Of the vertebrates, or animals with a backbone, fish have the simplest type of heart and is considered the next step in the evolutionary chain. While it is a closed circulatory system, it has only two chambers. The top is called the atrium and the bottom chamber is called the ventricle. It has only one large vessel that feeds the blood into the gills to get oxygen and then transports it around the fish's body.

Frog Hearts

It is thought that while fish only lived in the oceans, amphibians like the frog were the link between water-dwelling animals and the newer land animals that evolved. Logically, it follows that frogs would, therefore, have a more complex heart than fish since they are higher on the evolutionary chain.

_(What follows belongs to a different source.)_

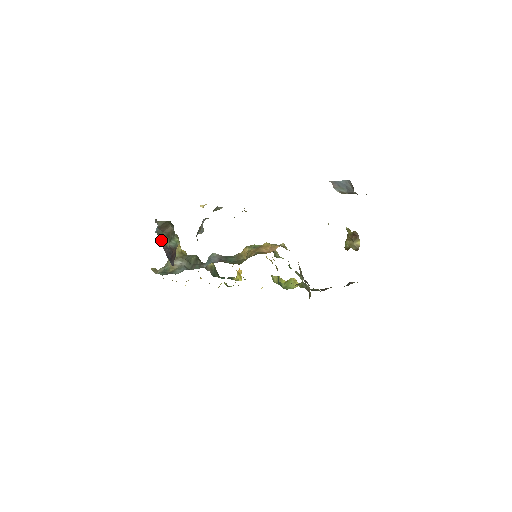
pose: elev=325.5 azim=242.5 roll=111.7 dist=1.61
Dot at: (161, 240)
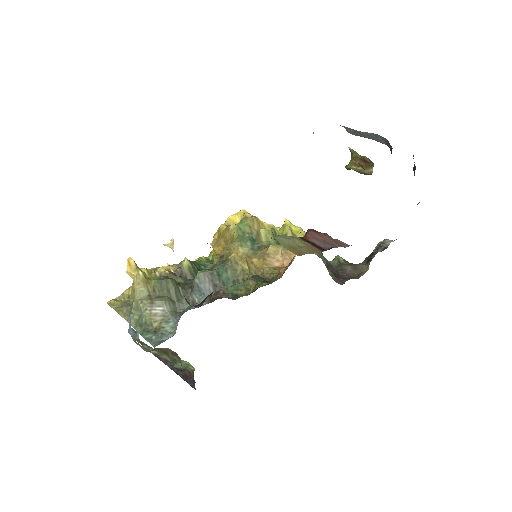
Dot at: (152, 353)
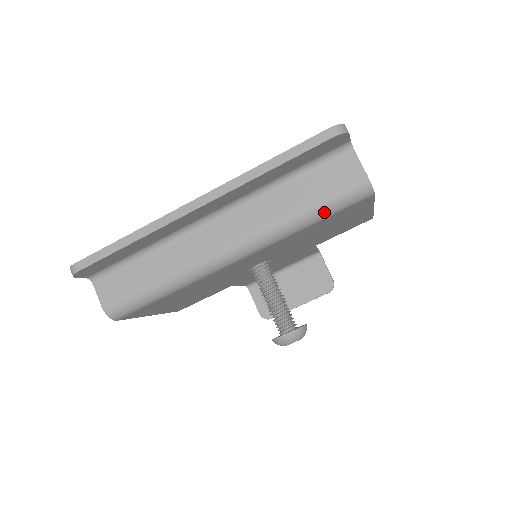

In fact, frogs have a three-chambered heart. Frogs evolved to have two atria instead of one, but still only have one ventricle. The separation of the atria allows frogs to keep the oxygenated and deoxygenated blood separate as they come into the heart. The single ventricle is very large and very muscular so it can pump the oxygenated blood throughout the various blood vessels in the body.

Turtle Hearts

The next step up on the evolutionary ladder is the reptiles. Some reptiles, like turtles, actually have a heart that has a sort of a three-and-a-half chambered heart. There is a small septum that goes about halfway down the ventricle. The blood is still able to mix in the ventricle, but the timing of the pumping of the ventricle minimizes that mixing of the blood.

Bird Hearts

Bird hearts, like human hearts, also keep two streams of blood permanently separated. However, scientists believe that the hearts of archosaurs, which are crocodilians and birds, evolved separately. In the case as crocodilians, a small opening in the base of the arterial trunk allows some mixing to occur when they are diving underwater.

Human Hearts

The human heart, along with the rest of the mammals, is the most complex, having four chambers.

The human heart has a fully formed septum that separates both the atria and the ventricles. The atria sit on top of the ventricles. The right atrium receives deoxygenated blood coming back from various parts of the body. That blood is then let into the right ventricle which pumps the blood to the lungs through the pulmonary artery.

The blood gets oxygenated and then returns to the left atrium through the pulmonary veins. The oxygenated blood then goes into the left ventricle and is pumped out to the body through the largest artery in the body, the aorta.

This complex but efficient way of getting oxygen and nutrients to body tissues took billions of years to evolve and perfect.